(Material provided begins)
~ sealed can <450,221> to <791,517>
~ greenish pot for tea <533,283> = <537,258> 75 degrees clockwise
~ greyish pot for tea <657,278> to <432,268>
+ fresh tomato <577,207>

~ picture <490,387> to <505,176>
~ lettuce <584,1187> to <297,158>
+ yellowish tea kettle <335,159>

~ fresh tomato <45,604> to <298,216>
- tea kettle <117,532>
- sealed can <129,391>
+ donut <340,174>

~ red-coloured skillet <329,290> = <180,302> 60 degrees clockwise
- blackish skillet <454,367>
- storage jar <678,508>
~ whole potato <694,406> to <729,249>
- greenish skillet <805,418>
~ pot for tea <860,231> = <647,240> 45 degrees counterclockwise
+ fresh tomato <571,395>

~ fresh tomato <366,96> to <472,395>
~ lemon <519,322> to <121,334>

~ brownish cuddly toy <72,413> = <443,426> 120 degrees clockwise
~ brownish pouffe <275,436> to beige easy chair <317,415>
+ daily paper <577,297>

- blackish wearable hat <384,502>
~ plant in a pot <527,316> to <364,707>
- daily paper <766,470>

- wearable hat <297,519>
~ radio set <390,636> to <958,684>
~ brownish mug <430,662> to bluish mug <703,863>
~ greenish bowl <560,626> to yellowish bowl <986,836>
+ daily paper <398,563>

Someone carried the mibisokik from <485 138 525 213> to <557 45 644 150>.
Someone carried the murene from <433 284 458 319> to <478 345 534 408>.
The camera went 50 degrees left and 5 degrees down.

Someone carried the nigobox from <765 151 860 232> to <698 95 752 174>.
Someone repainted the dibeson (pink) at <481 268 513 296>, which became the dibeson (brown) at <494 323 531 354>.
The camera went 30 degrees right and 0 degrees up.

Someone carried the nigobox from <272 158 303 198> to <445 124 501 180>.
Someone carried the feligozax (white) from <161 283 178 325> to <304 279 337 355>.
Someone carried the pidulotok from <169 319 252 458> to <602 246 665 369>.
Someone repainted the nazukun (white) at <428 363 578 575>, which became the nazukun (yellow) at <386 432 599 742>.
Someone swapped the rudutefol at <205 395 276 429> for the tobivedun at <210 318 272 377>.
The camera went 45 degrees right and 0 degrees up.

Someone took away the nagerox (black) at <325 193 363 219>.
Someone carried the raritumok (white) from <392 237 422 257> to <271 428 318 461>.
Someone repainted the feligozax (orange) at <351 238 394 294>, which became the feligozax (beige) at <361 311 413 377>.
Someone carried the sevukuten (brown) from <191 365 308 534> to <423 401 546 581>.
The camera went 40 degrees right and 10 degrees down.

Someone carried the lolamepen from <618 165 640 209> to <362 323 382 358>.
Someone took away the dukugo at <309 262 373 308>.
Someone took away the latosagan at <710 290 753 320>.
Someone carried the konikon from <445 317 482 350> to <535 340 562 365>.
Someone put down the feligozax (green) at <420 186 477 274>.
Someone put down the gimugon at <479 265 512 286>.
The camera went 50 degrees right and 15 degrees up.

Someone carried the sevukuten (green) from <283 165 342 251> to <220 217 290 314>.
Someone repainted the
(Material provided ends)
An exact copy of all the entries above is what is needed.

_Answer space_
~ sealed can <450,221> to <791,517>
~ greenish pot for tea <533,283> = <537,258> 75 degrees clockwise
~ greyish pot for tea <657,278> to <432,268>
+ fresh tomato <577,207>

~ picture <490,387> to <505,176>
~ lettuce <584,1187> to <297,158>
+ yellowish tea kettle <335,159>

~ fresh tomato <45,604> to <298,216>
- tea kettle <117,532>
- sealed can <129,391>
+ donut <340,174>

~ red-coloured skillet <329,290> = <180,302> 60 degrees clockwise
- blackish skillet <454,367>
- storage jar <678,508>
~ whole potato <694,406> to <729,249>
- greenish skillet <805,418>
~ pot for tea <860,231> = <647,240> 45 degrees counterclockwise
+ fresh tomato <571,395>

~ fresh tomato <366,96> to <472,395>
~ lemon <519,322> to <121,334>

~ brownish cuddly toy <72,413> = <443,426> 120 degrees clockwise
~ brownish pouffe <275,436> to beige easy chair <317,415>
+ daily paper <577,297>

- blackish wearable hat <384,502>
~ plant in a pot <527,316> to <364,707>
- daily paper <766,470>

- wearable hat <297,519>
~ radio set <390,636> to <958,684>
~ brownish mug <430,662> to bluish mug <703,863>
~ greenish bowl <560,626> to yellowish bowl <986,836>
+ daily paper <398,563>

Someone carried the mibisokik from <485 138 525 213> to <557 45 644 150>.
Someone carried the murene from <433 284 458 319> to <478 345 534 408>.
The camera went 50 degrees left and 5 degrees down.

Someone carried the nigobox from <765 151 860 232> to <698 95 752 174>.
Someone repainted the dibeson (pink) at <481 268 513 296>, which became the dibeson (brown) at <494 323 531 354>.
The camera went 30 degrees right and 0 degrees up.

Someone carried the nigobox from <272 158 303 198> to <445 124 501 180>.
Someone carried the feligozax (white) from <161 283 178 325> to <304 279 337 355>.
Someone carried the pidulotok from <169 319 252 458> to <602 246 665 369>.
Someone repainted the nazukun (white) at <428 363 578 575>, which became the nazukun (yellow) at <386 432 599 742>.
Someone swapped the rudutefol at <205 395 276 429> for the tobivedun at <210 318 272 377>.
The camera went 45 degrees right and 0 degrees up.

Someone took away the nagerox (black) at <325 193 363 219>.
Someone carried the raritumok (white) from <392 237 422 257> to <271 428 318 461>.
Someone repainted the feligozax (orange) at <351 238 394 294>, which became the feligozax (beige) at <361 311 413 377>.
Someone carried the sevukuten (brown) from <191 365 308 534> to <423 401 546 581>.
The camera went 40 degrees right and 10 degrees down.

Someone carried the lolamepen from <618 165 640 209> to <362 323 382 358>.
Someone took away the dukugo at <309 262 373 308>.
Someone took away the latosagan at <710 290 753 320>.
Someone carried the konikon from <445 317 482 350> to <535 340 562 365>.
Someone put down the feligozax (green) at <420 186 477 274>.
Someone put down the gimugon at <479 265 512 286>.
The camera went 50 degrees right and 15 degrees up.

Someone carried the sevukuten (green) from <283 165 342 251> to <220 217 290 314>.
Someone repainted the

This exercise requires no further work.